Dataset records

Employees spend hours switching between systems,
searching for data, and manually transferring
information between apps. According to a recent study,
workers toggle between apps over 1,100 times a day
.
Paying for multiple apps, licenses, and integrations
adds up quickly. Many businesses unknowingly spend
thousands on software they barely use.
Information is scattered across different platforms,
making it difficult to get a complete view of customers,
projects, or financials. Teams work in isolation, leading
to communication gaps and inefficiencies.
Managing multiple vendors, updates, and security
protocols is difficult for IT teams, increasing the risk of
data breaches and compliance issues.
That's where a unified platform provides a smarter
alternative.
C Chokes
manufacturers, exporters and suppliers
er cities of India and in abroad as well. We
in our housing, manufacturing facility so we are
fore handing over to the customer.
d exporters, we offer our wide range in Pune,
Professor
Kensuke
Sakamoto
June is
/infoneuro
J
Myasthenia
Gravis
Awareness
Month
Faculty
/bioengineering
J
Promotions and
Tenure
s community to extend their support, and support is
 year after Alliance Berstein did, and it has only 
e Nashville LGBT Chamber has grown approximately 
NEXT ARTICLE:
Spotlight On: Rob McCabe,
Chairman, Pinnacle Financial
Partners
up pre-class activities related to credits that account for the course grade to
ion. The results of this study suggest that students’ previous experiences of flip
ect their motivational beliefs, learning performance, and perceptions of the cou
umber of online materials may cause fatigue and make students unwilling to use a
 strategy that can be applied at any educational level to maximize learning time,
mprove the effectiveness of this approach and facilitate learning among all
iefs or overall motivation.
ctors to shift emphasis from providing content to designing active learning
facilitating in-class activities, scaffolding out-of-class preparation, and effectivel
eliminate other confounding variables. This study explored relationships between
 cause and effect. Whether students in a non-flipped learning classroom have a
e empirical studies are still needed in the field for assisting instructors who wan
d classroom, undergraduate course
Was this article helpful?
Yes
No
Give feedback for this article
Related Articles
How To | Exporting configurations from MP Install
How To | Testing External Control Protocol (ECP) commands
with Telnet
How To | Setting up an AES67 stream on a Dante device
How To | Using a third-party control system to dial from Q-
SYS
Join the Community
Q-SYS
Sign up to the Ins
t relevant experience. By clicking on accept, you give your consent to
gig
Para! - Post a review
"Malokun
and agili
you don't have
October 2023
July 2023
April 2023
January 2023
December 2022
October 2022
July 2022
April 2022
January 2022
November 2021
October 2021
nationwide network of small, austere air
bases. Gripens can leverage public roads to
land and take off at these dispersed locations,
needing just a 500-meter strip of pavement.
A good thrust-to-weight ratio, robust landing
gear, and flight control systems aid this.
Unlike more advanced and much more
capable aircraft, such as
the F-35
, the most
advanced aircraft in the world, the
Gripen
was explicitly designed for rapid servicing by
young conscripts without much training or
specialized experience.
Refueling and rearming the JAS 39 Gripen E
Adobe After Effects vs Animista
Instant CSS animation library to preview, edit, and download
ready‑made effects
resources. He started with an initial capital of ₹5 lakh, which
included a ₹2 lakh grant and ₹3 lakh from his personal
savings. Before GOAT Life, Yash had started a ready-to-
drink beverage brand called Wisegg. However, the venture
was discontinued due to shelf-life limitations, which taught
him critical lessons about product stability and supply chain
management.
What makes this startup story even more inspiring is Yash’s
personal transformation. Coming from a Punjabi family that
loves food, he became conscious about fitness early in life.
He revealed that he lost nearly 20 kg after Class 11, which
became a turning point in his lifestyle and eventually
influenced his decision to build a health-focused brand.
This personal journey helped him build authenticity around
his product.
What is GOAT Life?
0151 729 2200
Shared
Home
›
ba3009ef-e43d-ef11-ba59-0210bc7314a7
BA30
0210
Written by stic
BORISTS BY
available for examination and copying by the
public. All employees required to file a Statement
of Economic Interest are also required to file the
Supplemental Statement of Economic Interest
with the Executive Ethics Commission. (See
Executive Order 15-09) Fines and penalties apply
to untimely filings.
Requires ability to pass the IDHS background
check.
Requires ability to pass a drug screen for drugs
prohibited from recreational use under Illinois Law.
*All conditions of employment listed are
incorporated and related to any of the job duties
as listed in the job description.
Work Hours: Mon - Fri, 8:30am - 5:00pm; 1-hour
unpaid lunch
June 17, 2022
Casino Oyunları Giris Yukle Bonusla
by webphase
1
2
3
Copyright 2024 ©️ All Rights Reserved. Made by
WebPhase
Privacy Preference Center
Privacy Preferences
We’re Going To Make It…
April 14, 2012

- _To do_
Extract the text from every row above, reproducing each line precisely and in its original order.

- _Response area_
Employees spend hours switching between systems,
searching for data, and manually transferring
information between apps. According to a recent study,
workers toggle between apps over 1,100 times a day
.
Paying for multiple apps, licenses, and integrations
adds up quickly. Many businesses unknowingly spend
thousands on software they barely use.
Information is scattered across different platforms,
making it difficult to get a complete view of customers,
projects, or financials. Teams work in isolation, leading
to communication gaps and inefficiencies.
Managing multiple vendors, updates, and security
protocols is difficult for IT teams, increasing the risk of
data breaches and compliance issues.
That's where a unified platform provides a smarter
alternative.
C Chokes
manufacturers, exporters and suppliers
er cities of India and in abroad as well. We
in our housing, manufacturing facility so we are
fore handing over to the customer.
d exporters, we offer our wide range in Pune,
Professor
Kensuke
Sakamoto
June is
/infoneuro
J
Myasthenia
Gravis
Awareness
Month
Faculty
/bioengineering
J
Promotions and
Tenure
s community to extend their support, and support is
 year after Alliance Berstein did, and it has only 
e Nashville LGBT Chamber has grown approximately 
NEXT ARTICLE:
Spotlight On: Rob McCabe,
Chairman, Pinnacle Financial
Partners
up pre-class activities related to credits that account for the course grade to
ion. The results of this study suggest that students’ previous experiences of flip
ect their motivational beliefs, learning performance, and perceptions of the cou
umber of online materials may cause fatigue and make students unwilling to use a
 strategy that can be applied at any educational level to maximize learning time,
mprove the effectiveness of this approach and facilitate learning among all
iefs or overall motivation.
ctors to shift emphasis from providing content to designing active learning
facilitating in-class activities, scaffolding out-of-class preparation, and effectivel
eliminate other confounding variables. This study explored relationships between
 cause and effect. Whether students in a non-flipped learning classroom have a
e empirical studies are still needed in the field for assisting instructors who wan
d classroom, undergraduate course
Was this article helpful?
Yes
No
Give feedback for this article
Related Articles
How To | Exporting configurations from MP Install
How To | Testing External Control Protocol (ECP) commands
with Telnet
How To | Setting up an AES67 stream on a Dante device
How To | Using a third-party control system to dial from Q-
SYS
Join the Community
Q-SYS
Sign up to the Ins
t relevant experience. By clicking on accept, you give your consent to
gig
Para! - Post a review
"Malokun
and agili
you don't have
October 2023
July 2023
April 2023
January 2023
December 2022
October 2022
July 2022
April 2022
January 2022
November 2021
October 2021
nationwide network of small, austere air
bases. Gripens can leverage public roads to
land and take off at these dispersed locations,
needing just a 500-meter strip of pavement.
A good thrust-to-weight ratio, robust landing
gear, and flight control systems aid this.
Unlike more advanced and much more
capable aircraft, such as
the F-35
, the most
advanced aircraft in the world, the
Gripen
was explicitly designed for rapid servicing by
young conscripts without much training or
specialized experience.
Refueling and rearming the JAS 39 Gripen E
Adobe After Effects vs Animista
Instant CSS animation library to preview, edit, and download
ready‑made effects
resources. He started with an initial capital of ₹5 lakh, which
included a ₹2 lakh grant and ₹3 lakh from his personal
savings. Before GOAT Life, Yash had started a ready-to-
drink beverage brand called Wisegg. However, the venture
was discontinued due to shelf-life limitations, which taught
him critical lessons about product stability and supply chain
management.
What makes this startup story even more inspiring is Yash’s
personal transformation. Coming from a Punjabi family that
loves food, he became conscious about fitness early in life.
He revealed that he lost nearly 20 kg after Class 11, which
became a turning point in his lifestyle and eventually
influenced his decision to build a health-focused brand.
This personal journey helped him build authenticity around
his product.
What is GOAT Life?
0151 729 2200
Shared
Home
›
ba3009ef-e43d-ef11-ba59-0210bc7314a7
BA30
0210
Written by stic
BORISTS BY
available for examination and copying by the
public. All employees required to file a Statement
of Economic Interest are also required to file the
Supplemental Statement of Economic Interest
with the Executive Ethics Commission. (See
Executive Order 15-09) Fines and penalties apply
to untimely filings.
Requires ability to pass the IDHS background
check.
Requires ability to pass a drug screen for drugs
prohibited from recreational use under Illinois Law.
*All conditions of employment listed are
incorporated and related to any of the job duties
as listed in the job description.
Work Hours: Mon - Fri, 8:30am - 5:00pm; 1-hour
unpaid lunch
June 17, 2022
Casino Oyunları Giris Yukle Bonusla
by webphase
1
2
3
Copyright 2024 ©️ All Rights Reserved. Made by
WebPhase
Privacy Preference Center
Privacy Preferences
We’re Going To Make It…
April 14, 2012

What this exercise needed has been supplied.